IN A VILLAGE SOUTH OF KIGALI is a church that is no longer a church. The compound is surrounded with a low stone wall and the ground is covered with weeds. The building itself is shaped like an auditorium; the walls are of red brick. The floor is poured concrete. The stained-glass windows are cracked and broken. Spatters of grenade fragments are in the walls and the tin ceiling is shot though with hundreds of bullet holes. On sunny days you can see shafts of thin light streaming through, and the spots they make on the floor look like a constellation of stars.

This is the former parish church in the community of Nyamata. The name means “place of milk.” The church had been renowned as a safe haven during Rwanda ’s past troubles. When the killings started in the spring of 1994 the Tutsis of the region were encouraged to hide in the sanctuary. The refugees locked the iron gates and prayed while their friends and neighbors eagerly struggled to break inside to murder them. On April 14 the Presidential Guard was called in from Kigali and they threw grenades at the gates, blasting them into shards. The ordinary people and the soldiers flooded in and thousands of people were massacred.

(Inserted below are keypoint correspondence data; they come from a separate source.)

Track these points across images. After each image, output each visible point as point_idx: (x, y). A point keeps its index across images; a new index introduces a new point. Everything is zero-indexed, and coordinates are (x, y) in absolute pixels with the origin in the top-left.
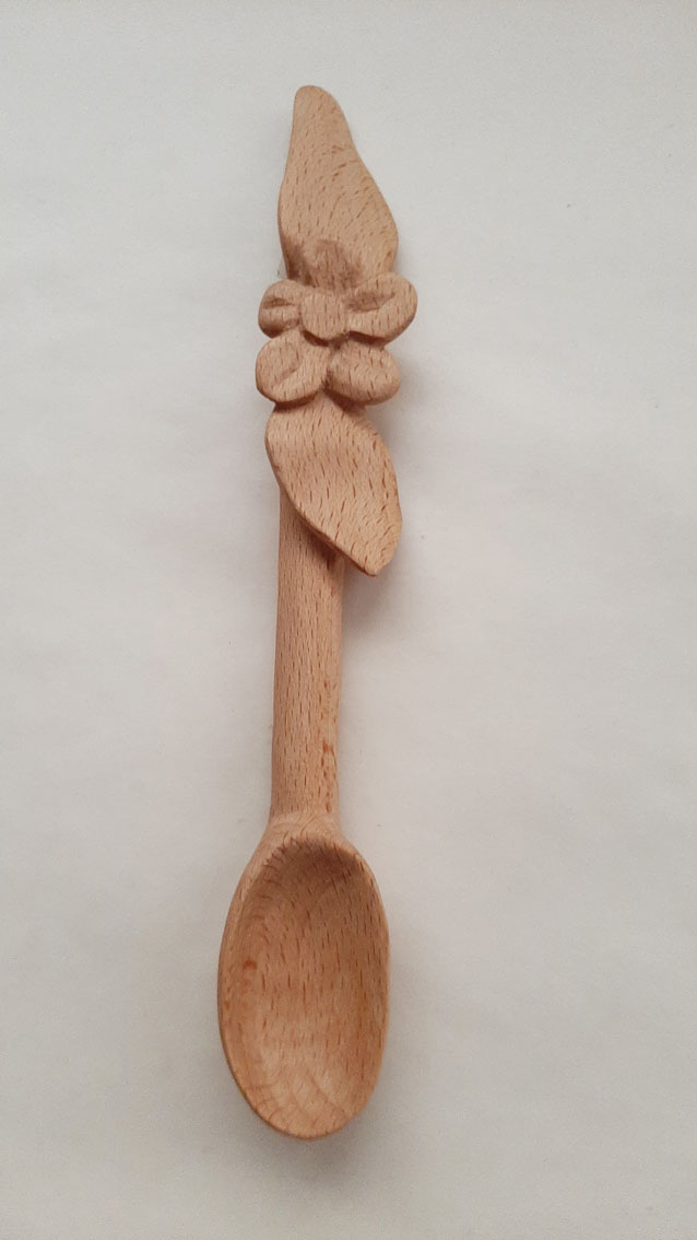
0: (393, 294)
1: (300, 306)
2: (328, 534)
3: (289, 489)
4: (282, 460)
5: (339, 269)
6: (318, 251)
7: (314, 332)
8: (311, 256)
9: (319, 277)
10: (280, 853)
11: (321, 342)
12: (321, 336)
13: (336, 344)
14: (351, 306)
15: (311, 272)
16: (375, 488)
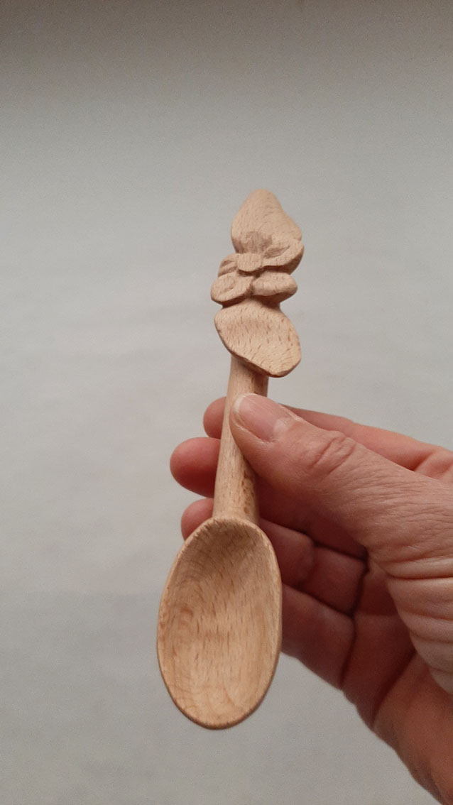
0: (289, 247)
1: (236, 261)
2: (247, 358)
3: (225, 340)
4: (222, 327)
5: (260, 242)
6: (247, 236)
7: (244, 269)
8: (244, 240)
9: (248, 248)
10: (206, 530)
11: (248, 274)
12: (247, 270)
13: (257, 273)
14: (265, 256)
15: (244, 246)
16: (282, 341)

The building has since been seized from the Vatican. It is now an official memorial to the genocide, but it functions also as a crypt. There are burlap bags full of skulls in a side room. Some of them bear a slice where a machete chopped into the brain. Out in the backyard is an open tomb with thousands of skeletons, with the skulls arranged in neat rows, the bones stacked up on wooden shelves. Most of them were found in the sanctuary, where the bodies were stacked three deep, but others were recovered from mass graves and pit toilets around the village. The altar is covered with a bloodstained cloth. The back wall has stains on the bricks left by the children whose heads were smashed against it. Quietness reigns.

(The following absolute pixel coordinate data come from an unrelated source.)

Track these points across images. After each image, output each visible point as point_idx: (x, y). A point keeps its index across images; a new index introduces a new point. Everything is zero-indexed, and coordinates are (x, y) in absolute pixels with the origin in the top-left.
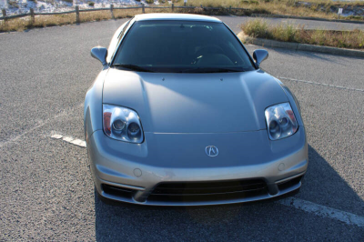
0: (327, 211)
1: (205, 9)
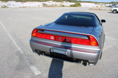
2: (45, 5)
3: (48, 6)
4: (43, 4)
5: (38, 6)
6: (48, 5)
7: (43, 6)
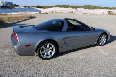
2: (111, 13)
3: (114, 15)
4: (108, 11)
5: (102, 14)
6: (114, 13)
7: (108, 14)
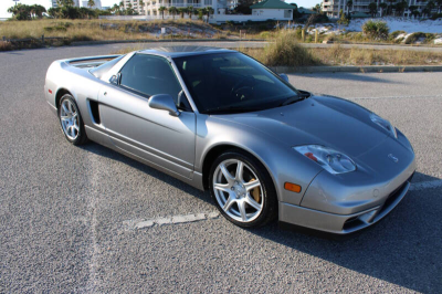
0: (418, 185)
1: (13, 43)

Standing out front is a sign draped with a purple cloth. It bears a pledge in four languages: “Never Again.”

We all know these words. But we never seem to hear them.

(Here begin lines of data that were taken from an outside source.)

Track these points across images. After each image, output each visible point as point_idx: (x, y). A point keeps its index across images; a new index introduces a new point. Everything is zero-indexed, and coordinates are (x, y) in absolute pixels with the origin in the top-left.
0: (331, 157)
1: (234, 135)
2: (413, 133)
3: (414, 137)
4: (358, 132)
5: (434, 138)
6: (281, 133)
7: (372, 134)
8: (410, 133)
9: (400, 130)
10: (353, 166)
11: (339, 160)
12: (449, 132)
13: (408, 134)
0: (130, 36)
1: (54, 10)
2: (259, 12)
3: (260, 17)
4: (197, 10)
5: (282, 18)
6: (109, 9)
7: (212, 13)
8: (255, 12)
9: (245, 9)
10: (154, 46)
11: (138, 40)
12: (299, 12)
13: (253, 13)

What happened? Hitler’s Final Solution was supposed to have been the last expression of this monstrous idea-the final time the world would tolerate a deliberate attempt to exterminate an entire race. But genocide remains the most pressing human rights question of the twenty-first century.

Each outbreak has its differences on the surface. In Cambodia slaughter was done in the name of absurd political dogma; in Bosnia the killings erupted after the fragmenting of a multiethnic federation; the Kurds in Iraq were gassed when they demanded independence from a dictator; and today in Sudan innocent people are dying because they occupy oil-rich territory coveted by the ethnic majority.

Rwanda had its own unique set of circumstances. We had a radio station that broadcast vicious racial humor-“jokes” that sounded more and more like commands with each telling. We had bad leadership concerned more for its own survival than the needs of the people. We had a long history of grabbing impunity, in which people were allowed to get away with the most flagrant property crimes and job discriminations so long as they were committed against Tutsis. We had a history of tit-for-tat massacres in the countryside that were never investigated. And we had a hungry and desperate population that was taught to see the midnight murder of their neighbors as a potential economic windfall.

Look closely at each of the world’s recent genocides, however, and the surface differences burn away. The core of genocide is always the same. They erupt under the cover of a war. They are the brainchildren of insecure leaders eager for more power. Governments ease their people into them gradually. Other nations must be persuaded to look away. And all genocides rely heavily on the power of group thinking to embolden the everyday killers.